--- Data for processing ---
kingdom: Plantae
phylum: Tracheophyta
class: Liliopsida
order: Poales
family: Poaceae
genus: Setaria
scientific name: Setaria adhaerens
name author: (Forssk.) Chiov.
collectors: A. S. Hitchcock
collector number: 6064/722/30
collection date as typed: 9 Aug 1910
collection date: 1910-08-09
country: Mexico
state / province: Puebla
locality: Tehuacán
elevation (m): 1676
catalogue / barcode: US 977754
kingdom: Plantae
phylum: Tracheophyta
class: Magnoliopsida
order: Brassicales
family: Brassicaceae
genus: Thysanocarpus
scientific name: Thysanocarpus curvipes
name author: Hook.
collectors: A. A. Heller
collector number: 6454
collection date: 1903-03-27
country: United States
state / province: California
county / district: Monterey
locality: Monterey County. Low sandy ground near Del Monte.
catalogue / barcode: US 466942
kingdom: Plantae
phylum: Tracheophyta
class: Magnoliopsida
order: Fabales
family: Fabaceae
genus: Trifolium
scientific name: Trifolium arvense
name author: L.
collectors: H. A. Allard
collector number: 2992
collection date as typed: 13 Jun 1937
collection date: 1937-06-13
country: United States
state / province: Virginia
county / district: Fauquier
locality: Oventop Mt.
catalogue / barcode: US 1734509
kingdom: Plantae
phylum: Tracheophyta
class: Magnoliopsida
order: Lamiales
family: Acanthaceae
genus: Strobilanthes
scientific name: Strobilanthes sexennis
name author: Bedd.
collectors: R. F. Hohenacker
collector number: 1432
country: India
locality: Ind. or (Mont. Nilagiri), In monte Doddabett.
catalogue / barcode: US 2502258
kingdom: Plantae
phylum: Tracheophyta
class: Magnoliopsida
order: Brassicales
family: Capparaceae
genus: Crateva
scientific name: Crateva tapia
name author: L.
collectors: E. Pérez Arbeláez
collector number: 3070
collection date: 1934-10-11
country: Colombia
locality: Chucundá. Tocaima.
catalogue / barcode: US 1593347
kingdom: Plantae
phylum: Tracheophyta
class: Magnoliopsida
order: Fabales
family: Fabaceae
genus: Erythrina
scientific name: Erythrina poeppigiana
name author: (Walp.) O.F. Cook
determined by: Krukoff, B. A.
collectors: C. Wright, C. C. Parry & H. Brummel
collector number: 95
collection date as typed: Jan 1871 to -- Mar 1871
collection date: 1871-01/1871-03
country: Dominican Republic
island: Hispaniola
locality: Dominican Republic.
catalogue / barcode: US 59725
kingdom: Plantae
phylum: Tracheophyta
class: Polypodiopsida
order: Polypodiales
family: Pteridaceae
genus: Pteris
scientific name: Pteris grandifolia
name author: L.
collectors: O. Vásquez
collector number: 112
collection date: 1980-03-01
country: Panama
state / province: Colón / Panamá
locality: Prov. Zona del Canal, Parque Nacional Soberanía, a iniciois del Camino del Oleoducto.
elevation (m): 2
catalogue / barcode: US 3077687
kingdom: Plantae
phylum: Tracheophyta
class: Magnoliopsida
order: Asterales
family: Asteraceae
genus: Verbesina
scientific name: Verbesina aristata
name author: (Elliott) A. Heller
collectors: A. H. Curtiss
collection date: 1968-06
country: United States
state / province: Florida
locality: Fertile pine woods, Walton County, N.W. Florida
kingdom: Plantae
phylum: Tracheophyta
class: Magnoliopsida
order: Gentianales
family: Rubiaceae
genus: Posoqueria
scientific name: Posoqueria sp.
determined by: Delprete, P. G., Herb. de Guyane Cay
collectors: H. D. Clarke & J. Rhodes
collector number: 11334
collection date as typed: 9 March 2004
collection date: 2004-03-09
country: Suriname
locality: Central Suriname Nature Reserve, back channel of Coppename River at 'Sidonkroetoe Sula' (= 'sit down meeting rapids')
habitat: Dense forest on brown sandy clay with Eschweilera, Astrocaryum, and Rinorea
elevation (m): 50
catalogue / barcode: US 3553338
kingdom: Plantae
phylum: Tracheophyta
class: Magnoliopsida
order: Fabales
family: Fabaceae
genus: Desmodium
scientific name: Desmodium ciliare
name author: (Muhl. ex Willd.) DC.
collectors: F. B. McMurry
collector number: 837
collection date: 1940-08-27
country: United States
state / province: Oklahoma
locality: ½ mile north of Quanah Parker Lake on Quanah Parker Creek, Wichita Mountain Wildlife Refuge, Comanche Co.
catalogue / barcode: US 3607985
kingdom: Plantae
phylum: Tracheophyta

--- Problem ---
Rewrite the items from the beginning up to and including the line with "state / province: California", changing "collectors" to "collected by" and leaving everything else unchanged.

--- Answer for this exercise ---
kingdom: Plantae
phylum: Tracheophyta
class: Liliopsida
order: Poales
family: Poaceae
genus: Setaria
scientific name: Setaria adhaerens
name author: (Forssk.) Chiov.
collected by: A. S. Hitchcock
collector number: 6064/722/30
collection date as typed: 9 Aug 1910
collection date: 1910-08-09
country: Mexico
state / province: Puebla
locality: Tehuacán
elevation (m): 1676
catalogue / barcode: US 977754
kingdom: Plantae
phylum: Tracheophyta
class: Magnoliopsida
order: Brassicales
family: Brassicaceae
genus: Thysanocarpus
scientific name: Thysanocarpus curvipes
name author: Hook.
collected by: A. A. Heller
collector number: 6454
collection date: 1903-03-27
country: United States
state / province: California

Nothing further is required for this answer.